Proposed Methodology

The core of the MB-DCNN model is built upon three intertwined components: the coarse segmentation network (coarse-SN), mask-guided classification network (mask-CN), and enhanced segmentation network (enhanced-SN). The workflow starts with the coarse-SN producing lesion masks that inform mask-CN, thus equipping it with lesion localization cues necessary for effective classification. Consequently, mask-CN's output improves lesion segmentation in enhanced-SN. Unlike conventional models that isolate segmentation from classification, this integration ensures that each component's learning augments the performance of the other.

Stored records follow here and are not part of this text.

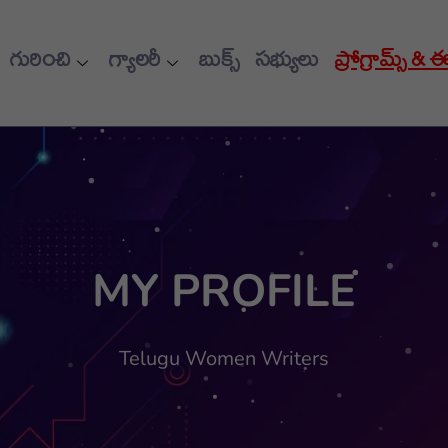
గురించి
గ్యాలరీ
బుక్స్
సభ్యులు
ప్రోగ్రామ్స్ & 
MY PROFILE
Telugu Women Writers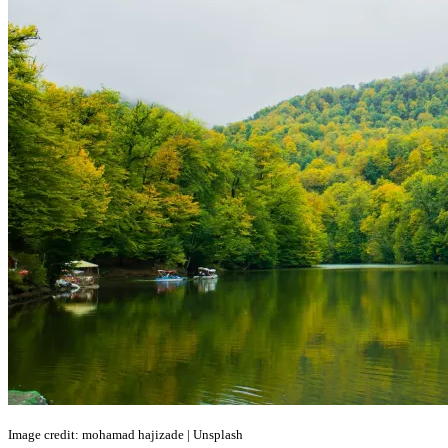
Image credit: mohamad hajizade | Unsplash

To mitigate class imbalance and challenges in difficult-to-segment pixels, a unique hybrid loss combining Dice loss and rank loss is proposed. This advancement allows the network to handle variability in lesion boundaries more effectively by focusing model learning on both class-imbalanced and hard pixels.

Results

The empirical validation conducted on two benchmark datasets—ISIC-2017 and PH2—demonstrates commendable performance by the MB-DCNN model. The reported Jaccard indices, 80.4% and 89.4% for ISIC-2017 and PH2 respectively, highlight a superior segmentation capability. Additionally, the model achieves an impressive area under the curve (AUC) of 93.8% and 97.7% for skin lesion classification on these datasets. These figures underscore the model's ability to advance the state-of-the-art, thereby revealing the potential of mutual bootstrapping in resolving complex diagnostic tasks.

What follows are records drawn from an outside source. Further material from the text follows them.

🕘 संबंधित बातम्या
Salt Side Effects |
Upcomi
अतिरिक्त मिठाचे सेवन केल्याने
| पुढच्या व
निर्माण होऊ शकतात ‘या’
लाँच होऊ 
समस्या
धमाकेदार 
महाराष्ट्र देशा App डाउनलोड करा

Implications and Future Developments

The MB-DCNN model offers a coherent framework for integrating segmentation with classification, pushing forward the boundaries in computer-aided dermatological diagnosis. Practically, such a model can fortify diagnostic systems against the prevalent obstacles of manual analyses, like subjective biases and operational overheads. Theoretical advancement is also substantial, as it reinforces the pertinence of shared learning across closely aligned visual tasks.

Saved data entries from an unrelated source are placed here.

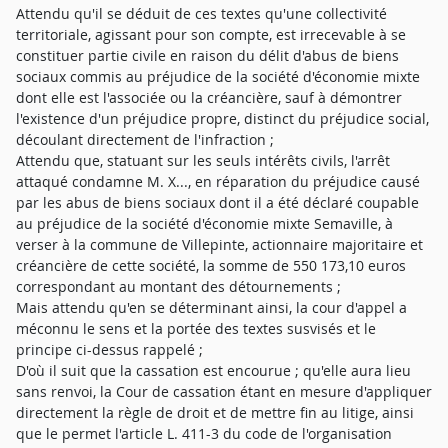
Attendu qu'il se déduit de ces textes qu'une collectivité
territoriale, agissant pour son compte, est irrecevable à se
constituer partie civile en raison du délit d'abus de biens
sociaux commis au préjudice de la société d'économie mixte
dont elle est l'associée ou la créancière, sauf à démontrer
l'existence d'un préjudice propre, distinct du préjudice social,
découlant directement de l'infraction ;
Attendu que, statuant sur les seuls intérêts civils, l'arrêt
attaqué condamne M. X..., en réparation du préjudice causé
par les abus de biens sociaux dont il a été déclaré coupable
au préjudice de la société d'économie mixte Semaville, à
verser à la commune de Villepinte, actionnaire majoritaire et
créancière de cette société, la somme de 550 173,10 euros
correspondant au montant des détournements ;
Mais attendu qu'en se déterminant ainsi, la cour d'appel a
méconnu le sens et la portée des textes susvisés et le
principe ci-dessus rappelé ;
D'où il suit que la cassation est encourue ; qu'elle aura lieu
sans renvoi, la Cour de cassation étant en mesure d'appliquer
directement la règle de droit et de mettre fin au litige, ainsi
que le permet l'article L. 411-3 du code de l'organisation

Looking forward, potential advancements may involve extending this mutual integration to encompass additional diagnostic tasks beyond segmentation and classification. Refining the end-to-end training paradigm to enhance robustness, efficiency, and accuracy further remains a viable goal. Furthermore, the exploration into leveraging this architecture in other medical domains could open new avenues for research. The intricate interplay between distinct but related tasks highlights an emerging narrative in machine learning—where the synthesis of task-specific learning can unlock comprehensive automated systems, hence accelerating the translation of AI prowess into real-world benefits.

This paper sets a baseline for future explorations, encouraging the continued integration of salient AI techniques for precise, reliable computer-aided diagnostic solutions in the healthcare sector.